» WORK REQUIRED: Only some lines are wanted. Transcribe, exactly, the lines below from the line with "Мебель для автосервиса" up to and including the line with "универсальные чернила NV PRINT, созданные".

» EXTRACTED INFORMATION:
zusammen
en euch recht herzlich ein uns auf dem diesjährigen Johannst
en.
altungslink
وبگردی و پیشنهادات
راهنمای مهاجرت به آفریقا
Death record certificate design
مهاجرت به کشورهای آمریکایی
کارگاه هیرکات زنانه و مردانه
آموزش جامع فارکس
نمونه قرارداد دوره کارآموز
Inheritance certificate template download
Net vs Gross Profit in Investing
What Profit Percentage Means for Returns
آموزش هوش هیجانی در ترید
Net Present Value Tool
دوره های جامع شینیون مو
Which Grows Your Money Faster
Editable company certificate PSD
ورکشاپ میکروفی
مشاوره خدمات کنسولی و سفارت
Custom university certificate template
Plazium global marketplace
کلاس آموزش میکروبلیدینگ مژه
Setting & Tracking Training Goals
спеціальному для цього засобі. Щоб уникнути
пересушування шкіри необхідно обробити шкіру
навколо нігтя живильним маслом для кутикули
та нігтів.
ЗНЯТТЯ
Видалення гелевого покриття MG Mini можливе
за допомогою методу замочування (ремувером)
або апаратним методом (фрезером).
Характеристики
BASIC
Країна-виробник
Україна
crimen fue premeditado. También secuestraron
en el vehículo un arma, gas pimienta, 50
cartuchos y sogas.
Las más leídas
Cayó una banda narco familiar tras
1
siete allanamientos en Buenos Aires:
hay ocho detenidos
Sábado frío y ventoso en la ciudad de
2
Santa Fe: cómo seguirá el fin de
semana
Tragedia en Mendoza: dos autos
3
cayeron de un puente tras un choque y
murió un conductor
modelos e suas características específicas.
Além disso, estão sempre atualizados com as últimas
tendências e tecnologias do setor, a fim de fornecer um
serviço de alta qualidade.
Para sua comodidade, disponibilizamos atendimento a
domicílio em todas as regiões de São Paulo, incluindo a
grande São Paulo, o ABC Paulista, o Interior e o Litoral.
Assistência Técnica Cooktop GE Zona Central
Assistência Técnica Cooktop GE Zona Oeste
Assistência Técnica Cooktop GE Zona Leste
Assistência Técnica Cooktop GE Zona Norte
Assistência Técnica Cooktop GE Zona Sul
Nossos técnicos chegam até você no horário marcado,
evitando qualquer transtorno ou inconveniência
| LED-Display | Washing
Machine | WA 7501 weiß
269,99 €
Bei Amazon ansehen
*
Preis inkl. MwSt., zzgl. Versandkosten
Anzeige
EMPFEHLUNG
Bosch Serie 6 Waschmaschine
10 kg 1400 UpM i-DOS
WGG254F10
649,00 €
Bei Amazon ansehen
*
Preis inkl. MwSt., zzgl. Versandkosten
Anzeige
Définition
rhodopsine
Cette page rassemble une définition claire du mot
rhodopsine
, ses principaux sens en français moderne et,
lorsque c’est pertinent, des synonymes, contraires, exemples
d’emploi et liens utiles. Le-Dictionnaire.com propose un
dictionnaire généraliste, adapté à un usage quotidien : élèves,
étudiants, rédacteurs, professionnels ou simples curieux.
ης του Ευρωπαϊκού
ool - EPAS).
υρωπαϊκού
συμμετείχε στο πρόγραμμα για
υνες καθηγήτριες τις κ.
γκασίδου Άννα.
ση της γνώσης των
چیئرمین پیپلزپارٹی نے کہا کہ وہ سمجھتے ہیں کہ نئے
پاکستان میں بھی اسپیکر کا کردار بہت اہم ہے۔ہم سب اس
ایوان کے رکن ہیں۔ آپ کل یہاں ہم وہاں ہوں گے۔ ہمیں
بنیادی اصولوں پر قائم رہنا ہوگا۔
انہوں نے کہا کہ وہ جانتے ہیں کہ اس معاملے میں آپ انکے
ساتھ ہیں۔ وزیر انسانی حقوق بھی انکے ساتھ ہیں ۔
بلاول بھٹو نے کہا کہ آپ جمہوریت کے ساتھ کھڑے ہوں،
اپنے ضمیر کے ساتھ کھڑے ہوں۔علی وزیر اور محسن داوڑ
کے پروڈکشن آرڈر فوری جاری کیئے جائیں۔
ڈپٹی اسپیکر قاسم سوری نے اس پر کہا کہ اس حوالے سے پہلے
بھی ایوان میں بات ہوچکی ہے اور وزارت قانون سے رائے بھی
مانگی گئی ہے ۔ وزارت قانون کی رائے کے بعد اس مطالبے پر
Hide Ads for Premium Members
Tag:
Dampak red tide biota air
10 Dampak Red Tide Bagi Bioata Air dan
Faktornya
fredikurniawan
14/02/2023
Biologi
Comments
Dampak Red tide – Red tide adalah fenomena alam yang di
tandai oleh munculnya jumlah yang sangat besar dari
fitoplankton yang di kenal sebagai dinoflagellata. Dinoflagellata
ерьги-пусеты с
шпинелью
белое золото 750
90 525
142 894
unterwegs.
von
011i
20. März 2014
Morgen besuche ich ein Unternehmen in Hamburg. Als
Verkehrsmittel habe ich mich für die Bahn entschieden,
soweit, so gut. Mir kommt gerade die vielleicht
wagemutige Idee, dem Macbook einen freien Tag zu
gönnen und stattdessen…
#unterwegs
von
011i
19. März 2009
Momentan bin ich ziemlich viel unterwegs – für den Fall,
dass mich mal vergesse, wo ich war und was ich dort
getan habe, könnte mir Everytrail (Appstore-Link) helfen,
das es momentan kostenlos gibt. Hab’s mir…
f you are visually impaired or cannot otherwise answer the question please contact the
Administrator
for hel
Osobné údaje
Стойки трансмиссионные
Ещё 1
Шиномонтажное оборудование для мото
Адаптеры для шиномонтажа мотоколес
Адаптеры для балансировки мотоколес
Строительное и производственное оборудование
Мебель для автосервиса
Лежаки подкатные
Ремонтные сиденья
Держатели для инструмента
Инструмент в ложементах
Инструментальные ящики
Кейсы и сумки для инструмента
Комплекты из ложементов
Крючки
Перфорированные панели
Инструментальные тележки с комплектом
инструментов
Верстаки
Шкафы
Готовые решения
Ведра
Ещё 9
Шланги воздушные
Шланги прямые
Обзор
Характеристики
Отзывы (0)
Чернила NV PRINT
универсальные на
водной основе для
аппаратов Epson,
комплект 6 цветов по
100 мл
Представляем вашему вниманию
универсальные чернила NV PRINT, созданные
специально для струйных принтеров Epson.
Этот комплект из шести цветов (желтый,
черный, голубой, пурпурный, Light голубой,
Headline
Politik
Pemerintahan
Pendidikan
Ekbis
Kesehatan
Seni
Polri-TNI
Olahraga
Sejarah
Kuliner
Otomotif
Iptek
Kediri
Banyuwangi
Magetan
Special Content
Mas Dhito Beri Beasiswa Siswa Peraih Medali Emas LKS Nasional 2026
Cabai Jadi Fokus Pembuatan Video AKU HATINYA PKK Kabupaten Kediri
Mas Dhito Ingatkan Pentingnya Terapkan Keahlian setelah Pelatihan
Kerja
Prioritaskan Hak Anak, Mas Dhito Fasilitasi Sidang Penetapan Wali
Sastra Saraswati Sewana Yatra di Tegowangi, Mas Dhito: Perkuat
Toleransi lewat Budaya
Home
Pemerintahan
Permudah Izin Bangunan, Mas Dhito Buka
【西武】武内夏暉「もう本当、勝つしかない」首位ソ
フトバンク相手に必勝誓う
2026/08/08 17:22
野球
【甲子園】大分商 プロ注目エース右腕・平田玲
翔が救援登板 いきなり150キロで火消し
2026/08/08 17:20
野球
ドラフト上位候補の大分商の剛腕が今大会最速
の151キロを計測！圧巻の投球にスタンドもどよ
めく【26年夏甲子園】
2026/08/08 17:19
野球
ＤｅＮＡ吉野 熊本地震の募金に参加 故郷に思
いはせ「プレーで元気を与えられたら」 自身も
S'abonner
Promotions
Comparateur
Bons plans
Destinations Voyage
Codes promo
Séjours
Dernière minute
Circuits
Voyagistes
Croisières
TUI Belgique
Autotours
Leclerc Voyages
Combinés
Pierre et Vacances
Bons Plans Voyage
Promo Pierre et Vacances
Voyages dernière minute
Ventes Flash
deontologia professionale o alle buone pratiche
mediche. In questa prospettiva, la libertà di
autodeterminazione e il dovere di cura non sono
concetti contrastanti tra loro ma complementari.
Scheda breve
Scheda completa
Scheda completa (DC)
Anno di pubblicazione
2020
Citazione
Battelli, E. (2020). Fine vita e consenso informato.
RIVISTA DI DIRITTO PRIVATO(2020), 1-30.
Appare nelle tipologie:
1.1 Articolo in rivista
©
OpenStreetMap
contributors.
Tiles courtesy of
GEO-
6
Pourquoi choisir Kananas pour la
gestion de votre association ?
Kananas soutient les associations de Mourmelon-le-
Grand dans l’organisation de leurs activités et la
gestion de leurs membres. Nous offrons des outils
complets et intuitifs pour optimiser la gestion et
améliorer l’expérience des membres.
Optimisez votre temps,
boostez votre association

» PROBLEM SOLUTION:
Мебель для автосервиса
Лежаки подкатные
Ремонтные сиденья
Держатели для инструмента
Инструмент в ложементах
Инструментальные ящики
Кейсы и сумки для инструмента
Комплекты из ложементов
Крючки
Перфорированные панели
Инструментальные тележки с комплектом
инструментов
Верстаки
Шкафы
Готовые решения
Ведра
Ещё 9
Шланги воздушные
Шланги прямые
Обзор
Характеристики
Отзывы (0)
Чернила NV PRINT
универсальные на
водной основе для
аппаратов Epson,
комплект 6 цветов по
100 мл
Представляем вашему вниманию
универсальные чернила NV PRINT, созданные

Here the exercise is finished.